Choosing the Right Timer: clock_gettime vs TSC in Linux
Measuring time accurately matters for performance profiling, benchmarking, and latency-sensitive applications. Linux provides several APIs with different tradeoffs in resolution, overhead, and reliability. Understanding which to use prevents subtle bugs in production code.
POSIX Time APIs: gettimeofday and clock_gettime
gettimeofday() and clock_gettime() are the standard POSIX calls for reading system time. gettimeofday() returns seconds and microseconds but lacks resolution metadata. clock_gettime() is more flexible—you specify a clock type and get nanosecond precision, plus you can query resolution with clock_getres().

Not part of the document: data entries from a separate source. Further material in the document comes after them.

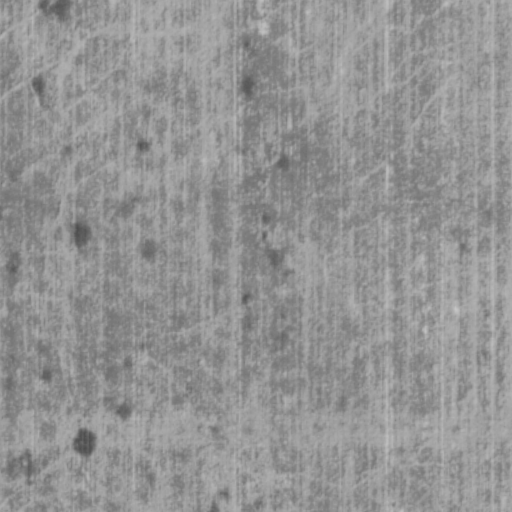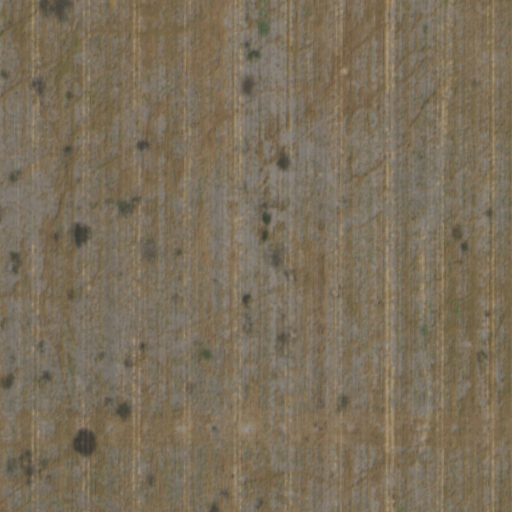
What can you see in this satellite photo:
crop: (256, 256)
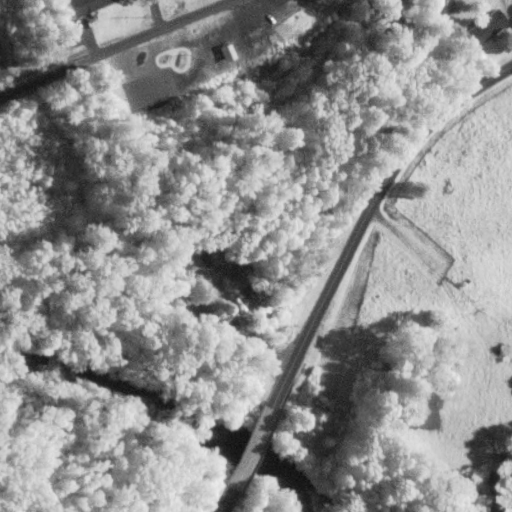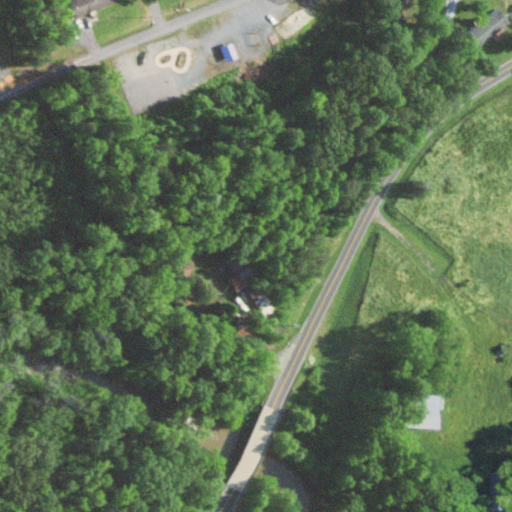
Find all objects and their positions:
building: (84, 5)
building: (446, 9)
road: (166, 27)
building: (484, 27)
road: (49, 77)
road: (337, 265)
building: (255, 299)
building: (242, 337)
building: (423, 410)
building: (503, 491)
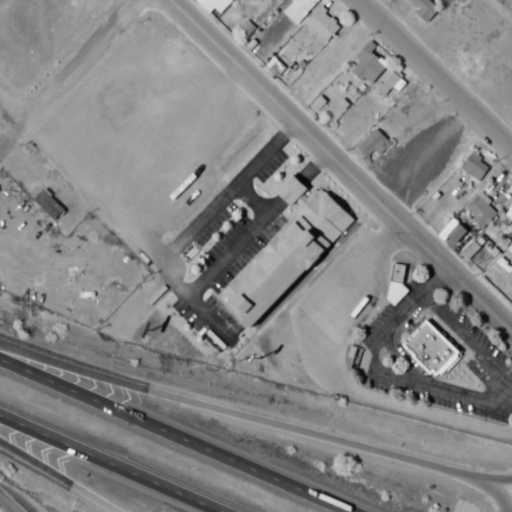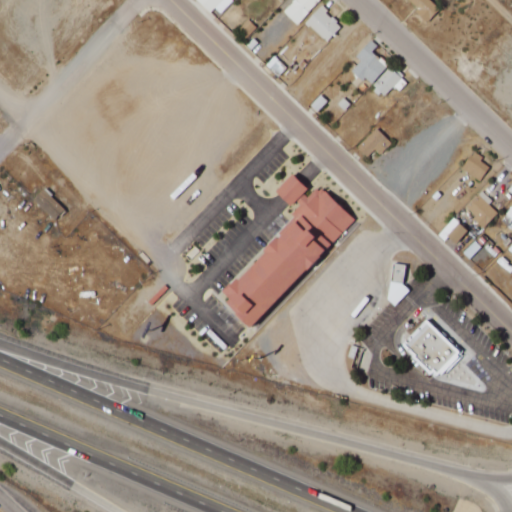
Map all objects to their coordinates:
building: (214, 5)
building: (297, 9)
building: (423, 9)
building: (322, 23)
building: (367, 62)
road: (66, 72)
road: (435, 73)
building: (385, 81)
building: (317, 102)
building: (373, 142)
building: (473, 165)
road: (340, 166)
road: (295, 184)
road: (83, 185)
building: (289, 188)
road: (227, 193)
building: (46, 203)
building: (480, 208)
building: (508, 212)
road: (241, 241)
parking lot: (224, 248)
building: (295, 250)
building: (285, 256)
building: (395, 282)
road: (197, 309)
road: (465, 337)
road: (397, 345)
building: (431, 346)
building: (429, 347)
parking lot: (436, 356)
road: (384, 371)
road: (329, 381)
road: (255, 415)
road: (179, 433)
road: (112, 462)
road: (60, 477)
road: (12, 500)
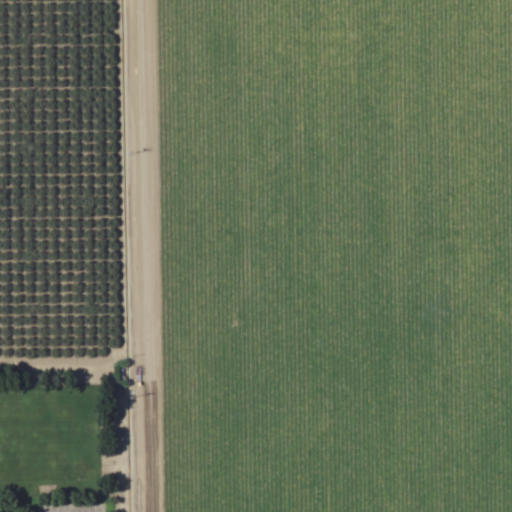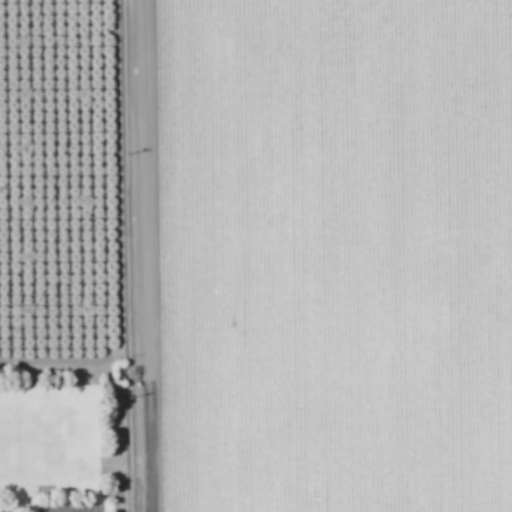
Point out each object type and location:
crop: (311, 254)
road: (117, 256)
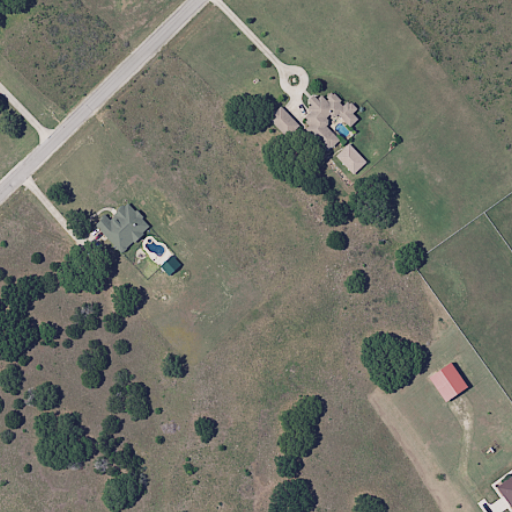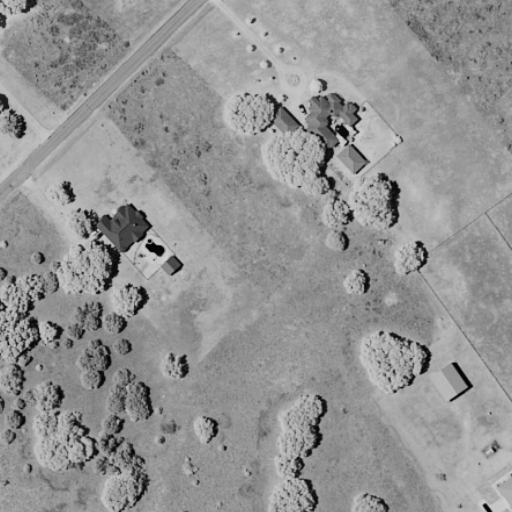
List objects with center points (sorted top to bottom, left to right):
road: (101, 98)
building: (329, 116)
road: (26, 118)
building: (325, 119)
building: (283, 122)
building: (287, 122)
building: (353, 160)
building: (121, 226)
building: (124, 227)
building: (171, 264)
building: (450, 382)
building: (507, 490)
road: (490, 507)
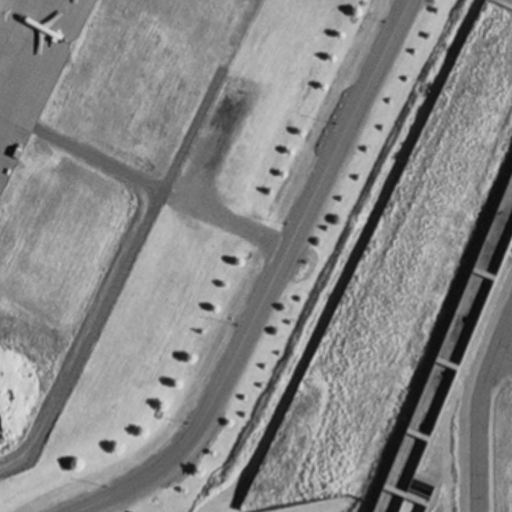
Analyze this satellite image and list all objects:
airport apron: (31, 64)
road: (98, 157)
road: (186, 194)
airport: (188, 229)
road: (119, 278)
road: (269, 283)
road: (501, 340)
park: (445, 371)
building: (445, 371)
road: (480, 431)
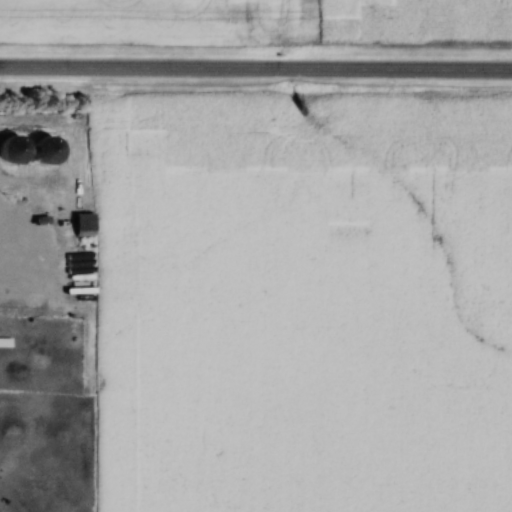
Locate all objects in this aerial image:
road: (256, 68)
building: (35, 164)
building: (85, 222)
building: (6, 341)
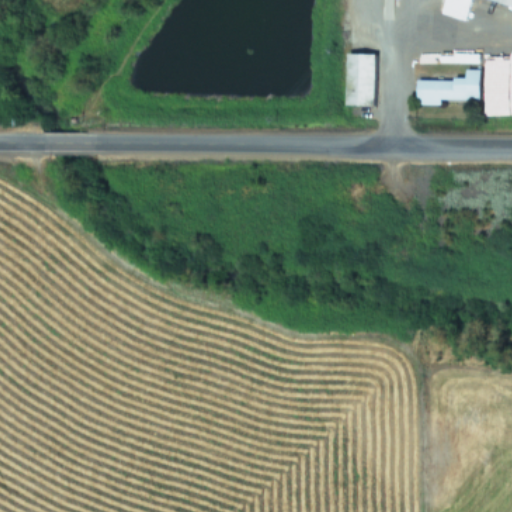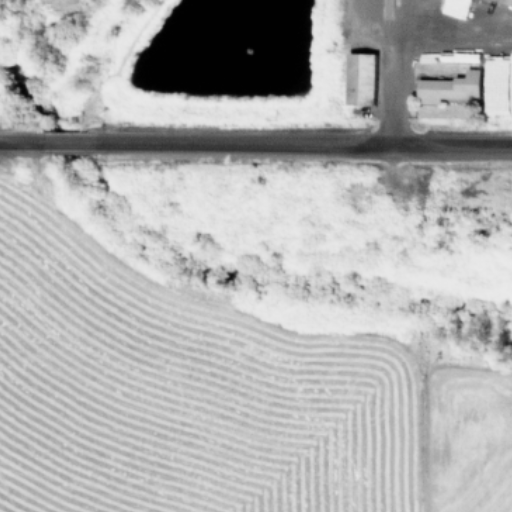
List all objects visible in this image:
building: (505, 1)
building: (356, 79)
building: (445, 88)
road: (18, 141)
road: (59, 141)
road: (296, 144)
crop: (256, 256)
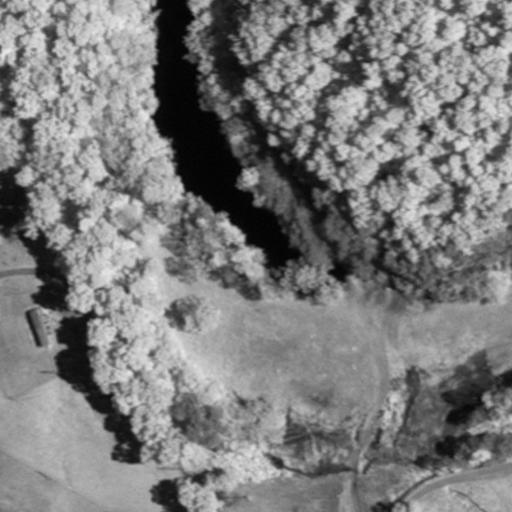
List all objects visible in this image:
road: (426, 459)
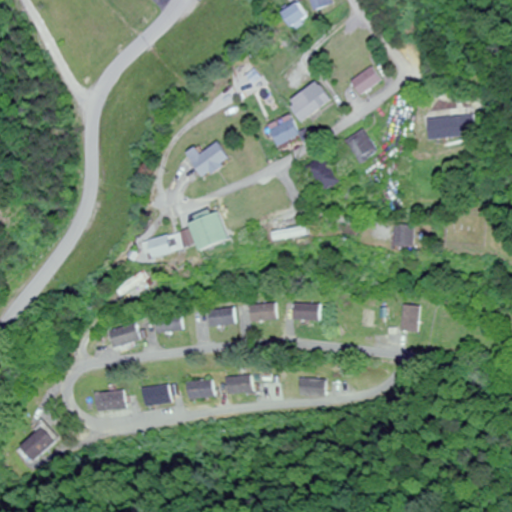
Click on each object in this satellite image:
building: (329, 4)
building: (302, 17)
road: (136, 49)
road: (56, 51)
building: (376, 82)
building: (318, 102)
building: (461, 128)
road: (343, 130)
building: (294, 133)
building: (372, 148)
building: (216, 161)
building: (333, 176)
road: (81, 227)
building: (219, 234)
building: (299, 236)
building: (411, 239)
building: (175, 248)
building: (139, 285)
building: (308, 314)
building: (265, 315)
building: (224, 319)
building: (410, 320)
building: (173, 326)
building: (128, 337)
road: (93, 364)
building: (242, 386)
building: (315, 388)
building: (203, 390)
building: (159, 396)
building: (112, 402)
building: (40, 443)
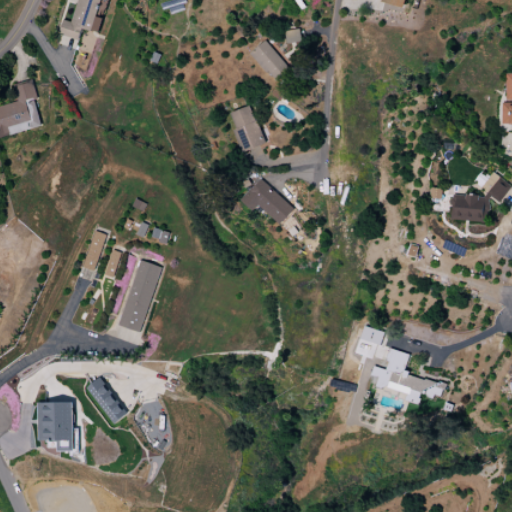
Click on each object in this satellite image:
building: (395, 2)
building: (82, 19)
road: (20, 27)
building: (293, 36)
building: (270, 61)
road: (328, 86)
building: (507, 101)
building: (20, 111)
building: (247, 129)
building: (268, 202)
building: (477, 202)
building: (94, 251)
building: (112, 264)
building: (139, 296)
road: (511, 320)
road: (88, 334)
building: (372, 335)
road: (52, 341)
road: (456, 347)
building: (405, 379)
building: (105, 401)
building: (57, 424)
road: (15, 480)
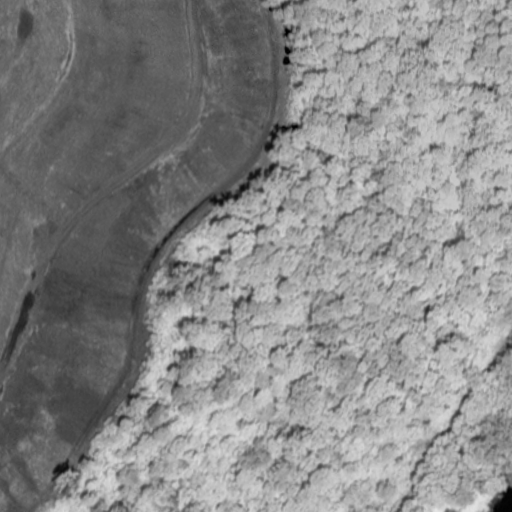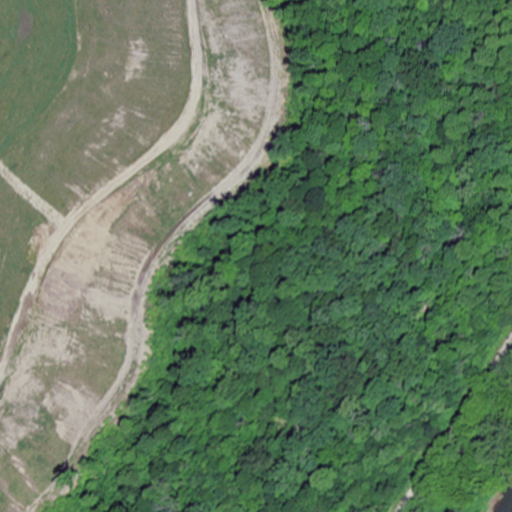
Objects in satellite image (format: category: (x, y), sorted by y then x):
road: (454, 422)
river: (506, 503)
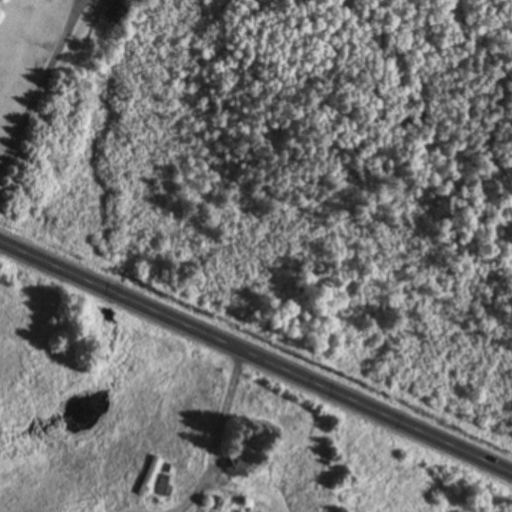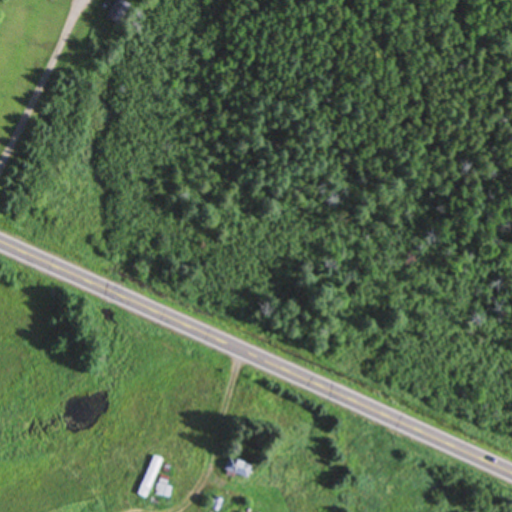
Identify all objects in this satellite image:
road: (255, 356)
building: (237, 469)
building: (149, 477)
building: (163, 489)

Both functions are implemented via VDSO (Virtual Dynamic Shared Object) on modern Linux, avoiding kernel context switches. Typical overhead on x86-64:
gettimeofday(): ~30 nanosecondsclock_gettime(CLOCK_REALTIME): ~26 nanosecondsclock_gettime(CLOCK_REALTIME_COARSE): ~8 nanosecondsclock_gettime(CLOCK_MONOTONIC): ~26 nanosecondsclock_gettime(CLOCK_MONOTONIC_COARSE): ~9 nanosecondsclock_gettime(CLOCK_PROCESS_CPUTIME_ID): ~170 nanosecondsclock_gettime(CLOCK_THREAD_CPUTIME_ID): ~154 nanoseconds
For elapsed time measurement, always use CLOCK_MONOTONIC. It’s unaffected by system clock adjustments via adjtime(), NTP, or timedatectl set-time. Using CLOCK_REALTIME can produce negative deltas or backward time jumps if the system time is adjusted during measurement.
For CPU time spent in a single-threaded process, use CLOCK_PROCESS_CPUTIME_ID. For multi-threaded code, measure individual thread time with CLOCK_THREAD_CPUTIME_ID.
Example: Basic Elapsed Time Measurement
#include <time.h>
#include <stdio.h>
int main() {
struct timespec start, end;
clock_gettime(CLOCK_MONOTONIC, &start);
// Code to measure here
some_expensive_function();
clock_gettime(CLOCK_MONOTONIC, &end);
long elapsed_ns = (end.tv_sec - start.tv_sec) * 1000000000L
+ (end.tv_nsec - start.tv_nsec);
printf("Elapsed: %ld ns\n", elapsed_ns);
return 0;
}
The _COARSE variants (CLOCK_MONOTONIC_COARSE, CLOCK_REALTIME_COARSE) trade nanosecond precision for lower overhead. They update at the kernel’s jiffy interval (typically 4ms on modern systems). Use them when you’re measuring operations in the millisecond range and the function call overhead matters.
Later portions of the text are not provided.